The court properly admitted the victim's 911 call as an excited utterance (see generally People v Johnson, 1 NY3d 302, 306 [2003]). While the victim made two brief intervening phone calls, neither suggested fabrication or any indication that she was no longer under the stress of the event. The violent and shocking nature of the incident, the short amount of time that passed between the incident and the 911 call, the fact that the victim was still in the vicinity and still feared her attacker when she made the call, and the court's observation as to her agitated state during the call, justify the conclusion that her statements during the 911 call were not made under the impetus of studied reflection (see People v Brown, 70 NY2d 513, 520-522 [1987]). In any event, we find that any error was harmless. The victim testified at trial, and her credibility was thoroughly tested through cross-examination (People v Ludwig, 24 NY3d 221, 230 [2014]).

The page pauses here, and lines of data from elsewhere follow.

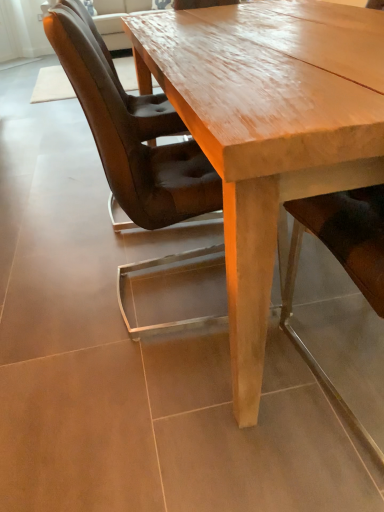
Question: Can you confirm if brown leather chair at left, the first chair viewed from the back, is smaller than light brown polished wood table at center?

Choices:
 (A) no
 (B) yes

Answer: (B)

Question: From a real-world perspective, is brown leather chair at left, which ranks as the 1th chair in left-to-right order, physically below light brown polished wood table at center?

Choices:
 (A) yes
 (B) no

Answer: (B)

Question: Is brown leather chair at left, which ranks as the 1th chair in left-to-right order, beside light brown polished wood table at center?

Choices:
 (A) no
 (B) yes

Answer: (A)

Question: Does brown leather chair at left, which ranks as the 1th chair in left-to-right order, appear on the left side of light brown polished wood table at center?

Choices:
 (A) no
 (B) yes

Answer: (B)

Question: Is brown leather chair at left, which is the second chair in front-to-back order, facing away from light brown polished wood table at center?

Choices:
 (A) no
 (B) yes

Answer: (B)

Question: Is brown leather chair at left, which appears as the second chair when viewed from the right, far from light brown polished wood table at center?

Choices:
 (A) yes
 (B) no

Answer: (B)

Question: Considering the relative sizes of smooth leather chair at center, positioned as the second chair in back-to-front order, and light brown polished wood table at center in the image provided, is smooth leather chair at center, positioned as the second chair in back-to-front order, wider than light brown polished wood table at center?

Choices:
 (A) yes
 (B) no

Answer: (B)

Question: Is smooth leather chair at center, positioned as the second chair in back-to-front order, turned away from light brown polished wood table at center?

Choices:
 (A) yes
 (B) no

Answer: (A)

Question: From a real-world perspective, is smooth leather chair at center, the 1th chair from the right, on light brown polished wood table at center?

Choices:
 (A) yes
 (B) no

Answer: (A)

Question: Considering the relative sizes of smooth leather chair at center, which is the 2th chair from left to right, and light brown polished wood table at center in the image provided, is smooth leather chair at center, which is the 2th chair from left to right, shorter than light brown polished wood table at center?

Choices:
 (A) yes
 (B) no

Answer: (B)

Question: Can you confirm if smooth leather chair at center, which is the 2th chair from left to right, is taller than light brown polished wood table at center?

Choices:
 (A) yes
 (B) no

Answer: (A)

Question: Is smooth leather chair at center, the first chair when ordered from front to back, directly adjacent to light brown polished wood table at center?

Choices:
 (A) yes
 (B) no

Answer: (B)

Question: Is smooth leather chair at center, positioned as the second chair in back-to-front order, shorter than brown leather chair at left, which ranks as the 1th chair in left-to-right order?

Choices:
 (A) yes
 (B) no

Answer: (B)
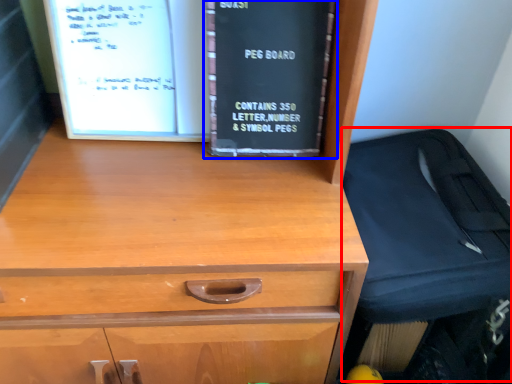
Question: Among these objects, which one is nearest to the camera, luggage (highlighted by a red box) or book (highlighted by a blue box)?

Choices:
 (A) luggage
 (B) book

Answer: (A)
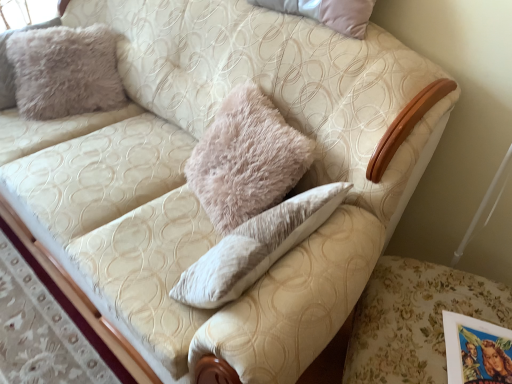
Where is `vacant region above floral fabric swivel chair at lower right (from a real-world perspective)`? vacant region above floral fabric swivel chair at lower right (from a real-world perspective) is located at coordinates (459, 325).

Finally, we find the testimony of an analyst that linked defendant's DNA to DNA found on the victim did not violate defendant's right of confrontation. The testimony of the analyst demonstrated her own "independent analysis on the raw data" to make the comparison, and the analysis was not merely "a conduit for the conclusions of others" (People v John, 27 NY3d 294, 315 [2016]). Regardless of whether DNA evidence should have been admitted, any error was harmless. Defendant's identity, which was established by other evidence, was not in dispute since defendant argued that the case turned primarily on the issue of consent and not identity. The DNA evidence had no bearing on any contested issue at trial. We find unpersuasive defendant's present assertion that his strategy might have been different had the DNA evidence not been admitted.

We perceive no basis for reducing the sentence.

THIS CONSTITUTES THE DECISION AND ORDER

OF THE SUPREME COURT, APPELLATE DIVISION, FIRST DEPARTMENT.